Aim of the task: Can you copy the listing below word for word, leaving out the images?
======== Entries
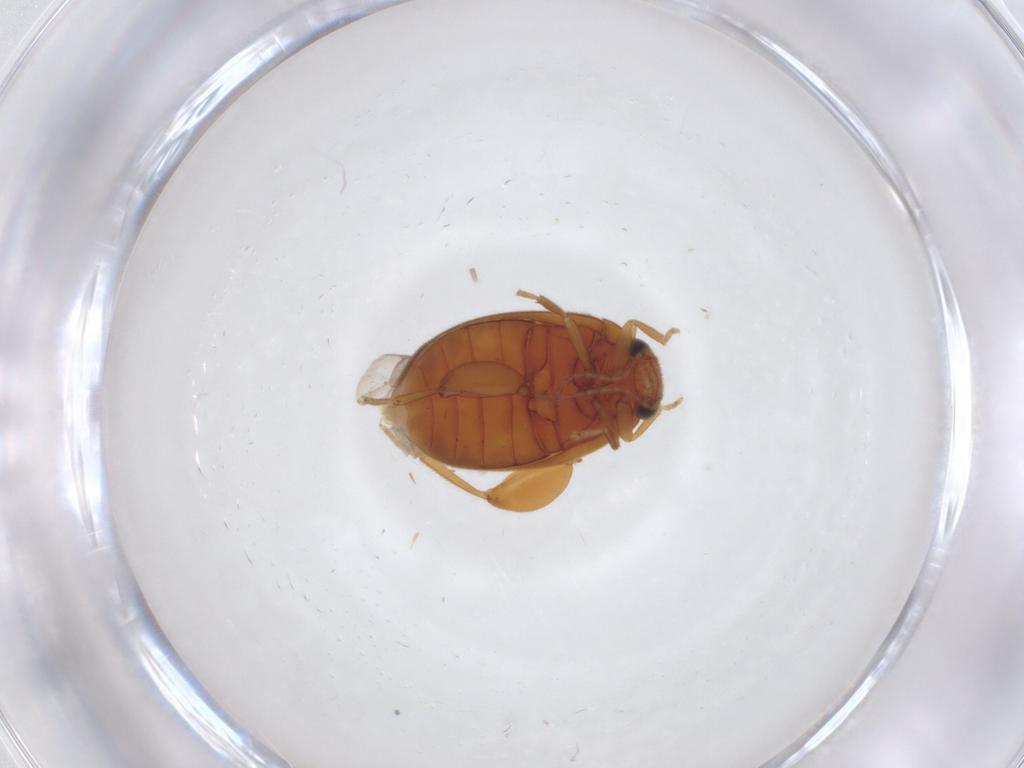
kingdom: Animalia
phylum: Arthropoda
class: Insecta
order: Coleoptera
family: Scirtidae
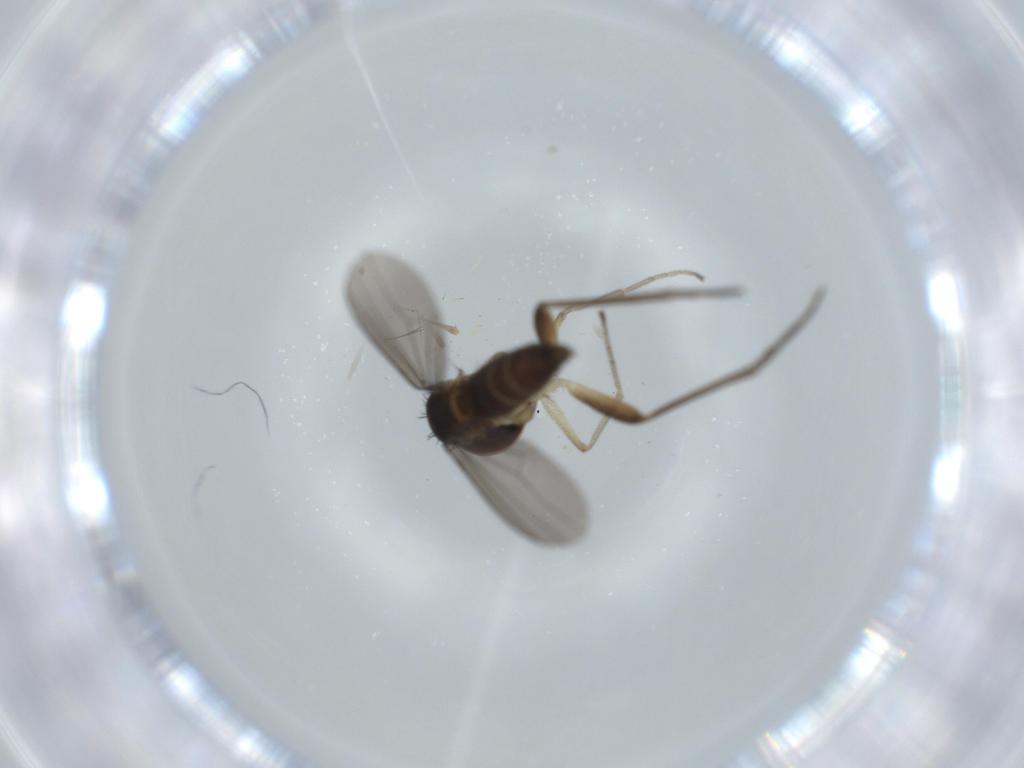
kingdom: Animalia
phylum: Arthropoda
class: Insecta
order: Diptera
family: Dolichopodidae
================
Completed task:
kingdom: Animalia
phylum: Arthropoda
class: Insecta
order: Coleoptera
family: Scirtidae
kingdom: Animalia
phylum: Arthropoda
class: Insecta
order: Diptera
family: Dolichopodidae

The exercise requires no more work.